Tokolosh 07.25.2006 05:44 AM

 

Don't take off your shirt unless your ^

sonicl 07.25.2006 05:45 AM

Feel free to ignore all previous advice - Julian Cope has spent years doing all the things that have been listed here as "don't do", and he is as cool as hell.

porkmarras 07.25.2006 05:46 AM

-Have mercurial carachters in the band and as many pisceans as possible.

porkmarras 07.25.2006 05:47 AM

Quote:

Originally Posted by sonicl
Feel free to ignore all previous advice - Julian Cope has spent years doing all the things that have been listed here as "don't do", and he is as cool as hell.

-He's the exception though.Last time i've checked there was still no sight of people being born as cool as Julian Cope.

Tokolosh 07.25.2006 05:52 AM

 

Don't pull down your pants to show us your ass. Nobody wants to see
your klingons.

sonicl 07.25.2006 05:53 AM

There is no excuse for wearing a hat onstage. Even if you are bald and a member of U2.

And if you are playing outside on a bright sunny day, that's still no excuse. If you don't have a pair of sunglasses to wear, you're obviously not cool enough to be in this rock 'n' roll game.

porkmarras 07.25.2006 05:54 AM

-Have plants on stage.Tropical plants.

porkmarras 07.25.2006 05:55 AM

-And rythmic movement to the sound of your own music should be as minimal as the size of your small balls for thinking of it.

Tokolosh 07.25.2006 05:57 AM

Even if it's true, don't tell the crowd that they're ignorant twats.

Norma J 07.25.2006 06:00 AM

Art is the key, therefore learn the art of dodging projectiles: http://www.youtube.com/watch?v=jgLYM...ch=silverchair

porkmarras 07.25.2006 06:01 AM

Avoid free gigs in Trafalgar Square.And i fucking mean this!It's free for a reason and that reason being because it's rubbish.

Tokolosh 07.25.2006 06:01 AM

Never thank the public for coming to see you and don't ask them for requests.

porkmarras 07.25.2006 06:02 AM

-In fact overcharge the audience whenever it's possible(assuming you are sure enough that your music is that good).

porkmarras 07.25.2006 06:08 AM

Restrain your mouth from saying that your influences are:
1)Nelson Mandela
2)Jesus
3)Satan
4)John Lennon

The erroneous part of saying that is that they are all a bunch of cunts.

Norma J 07.25.2006 06:10 AM

Now now, Porkmarras.

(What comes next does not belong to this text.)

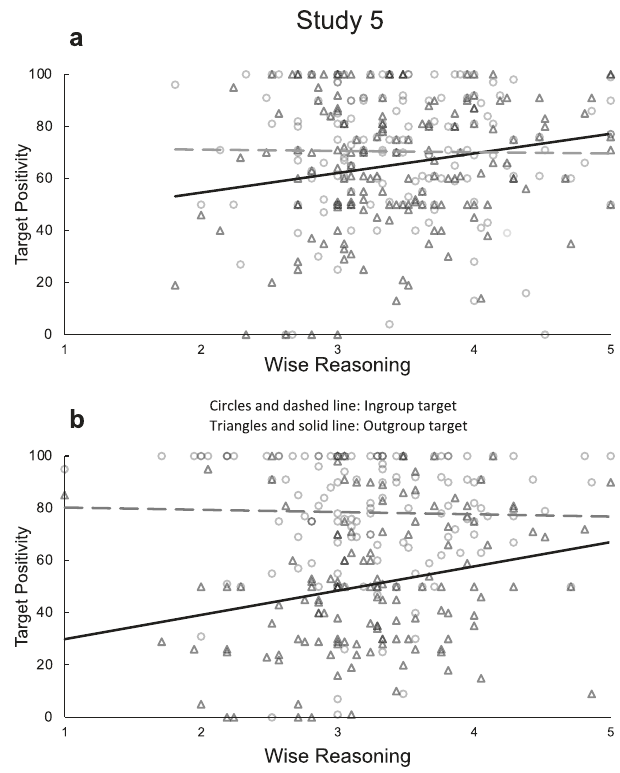
Fig. 4 Results from Study 5: within-subject positivity toward ingroup and outgroup targets in feeling thermometer as a function of self-reported group membership and their level of wise reasoning. a Christian heterosexual participants. b Lesbian, gay, or bisexual participants. M = 3.34, SD = wise reasoning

Let's not say stuff we can't take back.

- Have your merch and door charge cheap, as there's enough corporate fuckers in the world as it is. And take a page (leaf or note?) out of the Brian Jonestown Massacres book, and NEVER LET THE CORPORATE BEAN COUNTERS ON THE DOOR - ALWAYS MAKE THEM PAY TO SEE YOU.

Tokolosh 07.25.2006 06:15 AM

Wearing glitter is a no no!!

 

porkmarras 07.25.2006 06:18 AM

-Let a five year old produce your first album.

Norma J 07.25.2006 06:19 AM

Has anyone actually ever did that? Or you were just forewarning?